Friday, December 21, 2012

12 Favourite Things in 2012 #4 El Chorro video



When a concussion laid me out in bedrest for most of the summer of 2012, I thought often of this video. I have been quite addicted to the home movies that flood youtube made by climbers (and many non-climbers, terrifyingly) who decide to walk the dangerous, perilously narrow and officially closed 'El Caminito Del Rey' walkway in the El Chorro Gorge of Southern Spain. Built in 1905 for workers to maintain the gorge, in the more than 100 years since it has fallen into disastrous disrepair with entire sections of it completely missing. What draws me to these videos is a complete awe for something I would both want to do and be never capable of. In this one, made by a multimedia artist in the UK who is also featured in it, I love how much her experience matches what I project would be mine, if I were ever to have that kind of courage and knew how to climb. Not far apart in age (and therefore distinct from the young leaping 20somethings that otherwise people these home movies), I feel a kinship to her fear and amazement. 

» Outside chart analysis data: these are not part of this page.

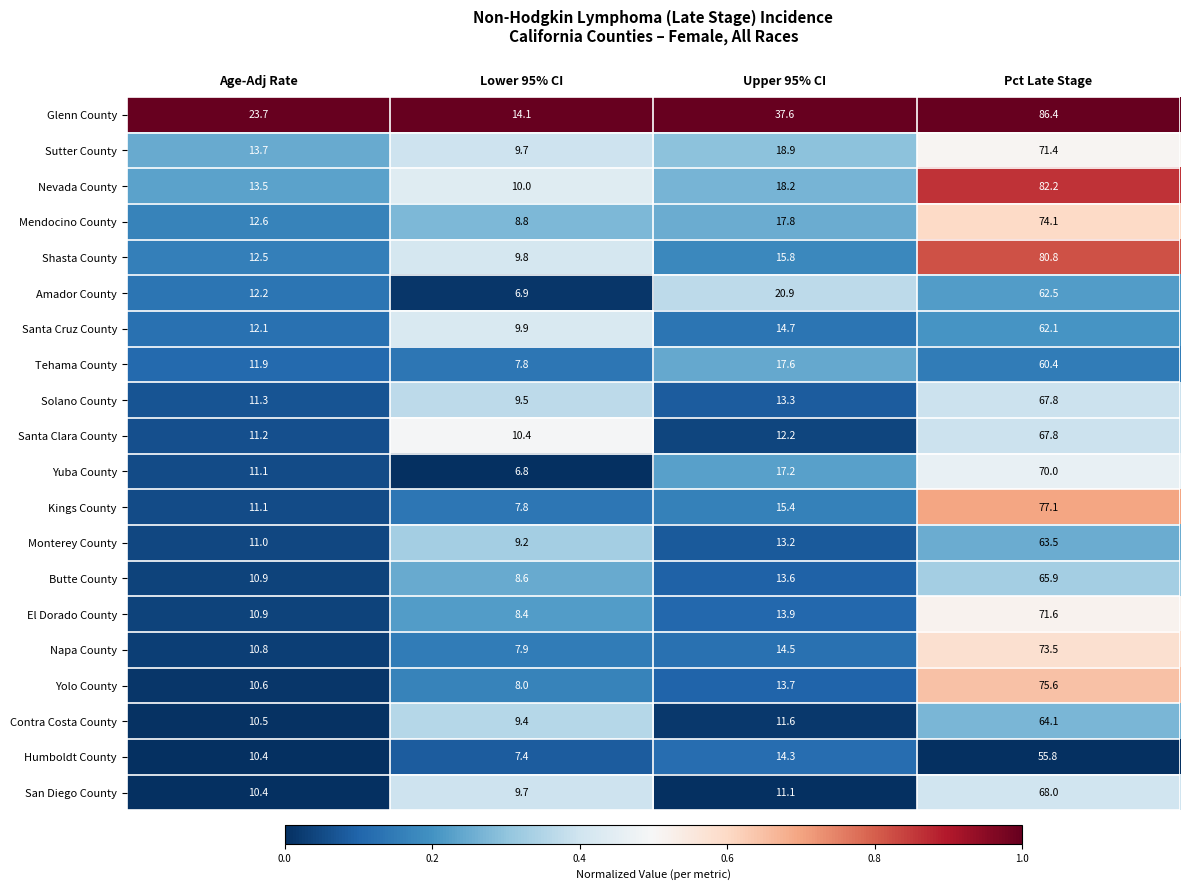

Which category has the highest value across all series?

Pct Late Stage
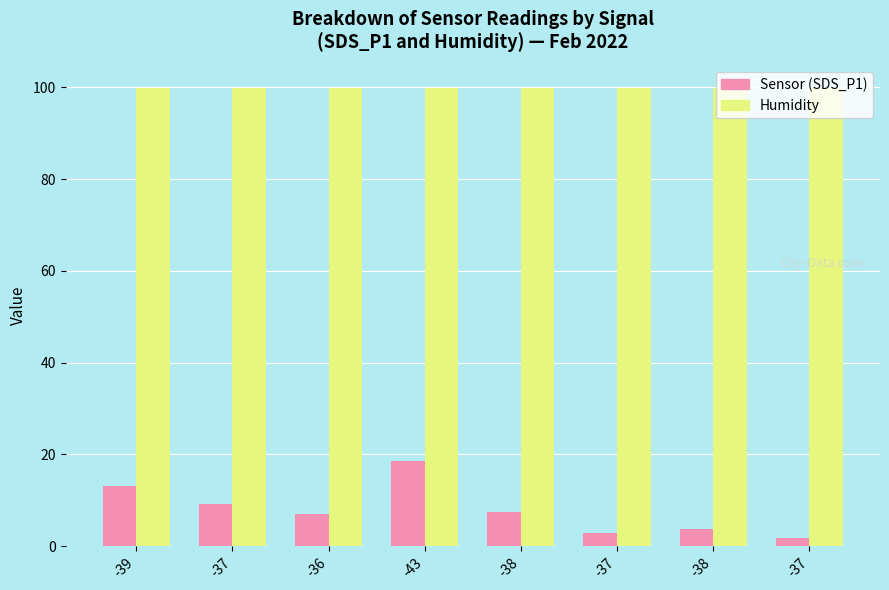

Rank the series at -43 from lowest to highest value.

Sensor (SDS_P1), Humidity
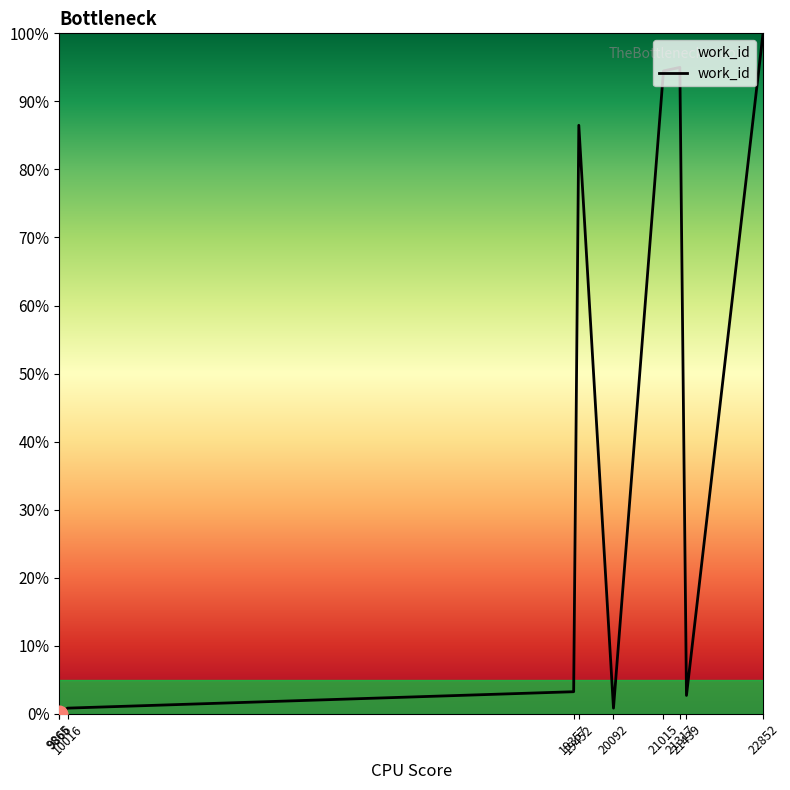

What is the change in value from 19452 to 21439?

-83.8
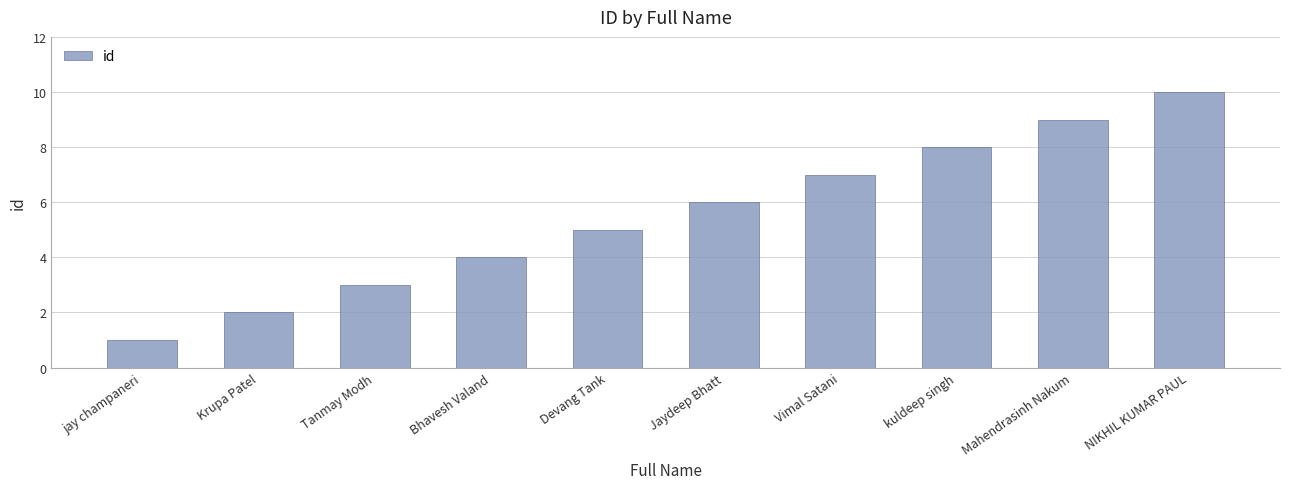

What is the minimum value shown in the chart?

1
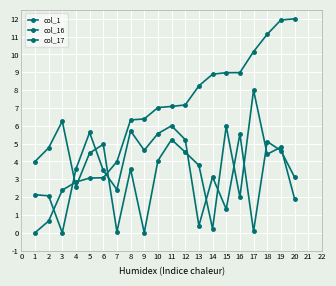

Reading left to right, what are all the values shown in this chart?

col_1: 0.0	0.7	2.4	2.8	3.1	3.1	4.0	6.3	6.4	7.0	7.1	7.2	8.2	8.9	9.0	9.0	10.2	11.1	11.9	12.0
col_16: 4.0	4.8	6.3	2.6	4.5	5.0	0.1	3.6	0.0	4.0	5.2	4.5	3.8	0.2	6.0	2.0	8.0	4.4	4.8	1.9
col_17: 2.1	2.1	0.0	3.6	5.6	3.5	2.4	5.7	4.6	5.6	6.0	5.2	0.4	3.1	1.3	5.5	0.1	5.1	4.6	3.1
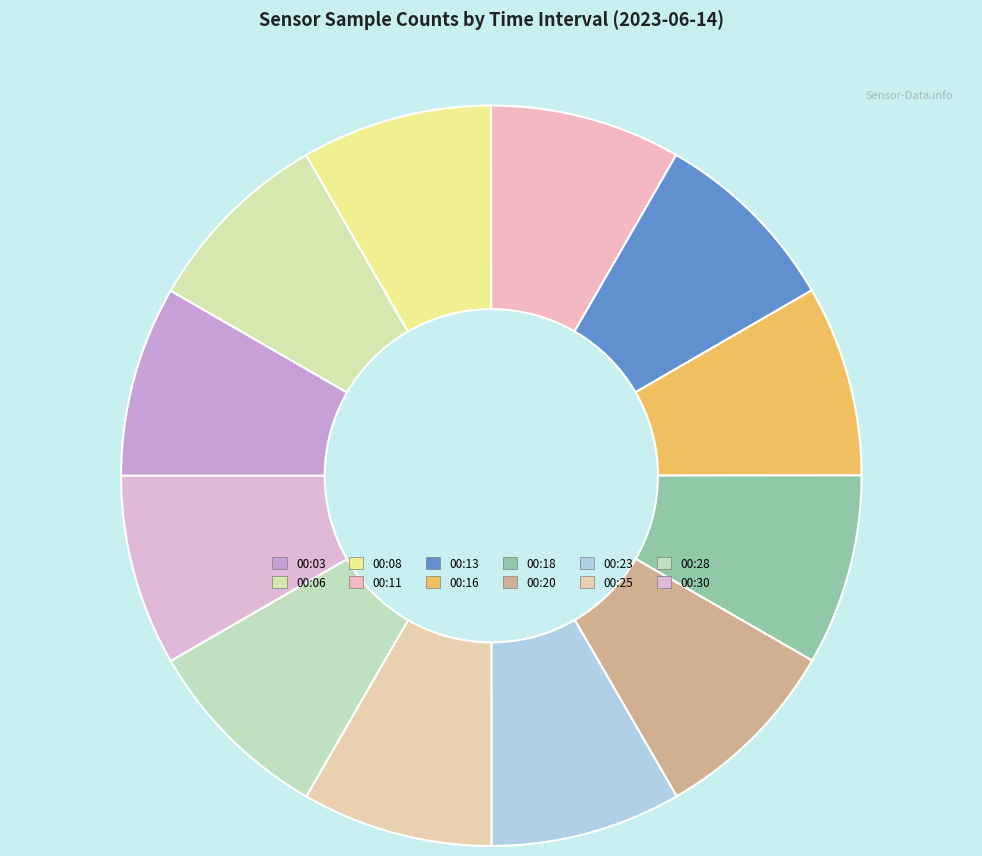

Combined, do 00:30 and 00:28 account for over 50%?

No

Most of all however, I am transfixed by the via ferrata, a thin cable that is attached to the walls of the gorge by which climbers make their way along, and which allows a measure of safety in scaling the non-walkway bits. To me the via ferrata is a metaphor for faith. A person walks the perilous walkways of life holding onto the thin rope of faith which may, or more possibly, may not, be enough in moments of greatest trial. So, lying in bed through July recovering, unable to imagine even standing upright without paralyzing imbalance, I thought of that via ferrata and the number of times the woman here has to surrender herself to the risk. In faith, we are often required to do this, to step with courage into an abyss, taking careful steps, not looking down and holding on to the rope.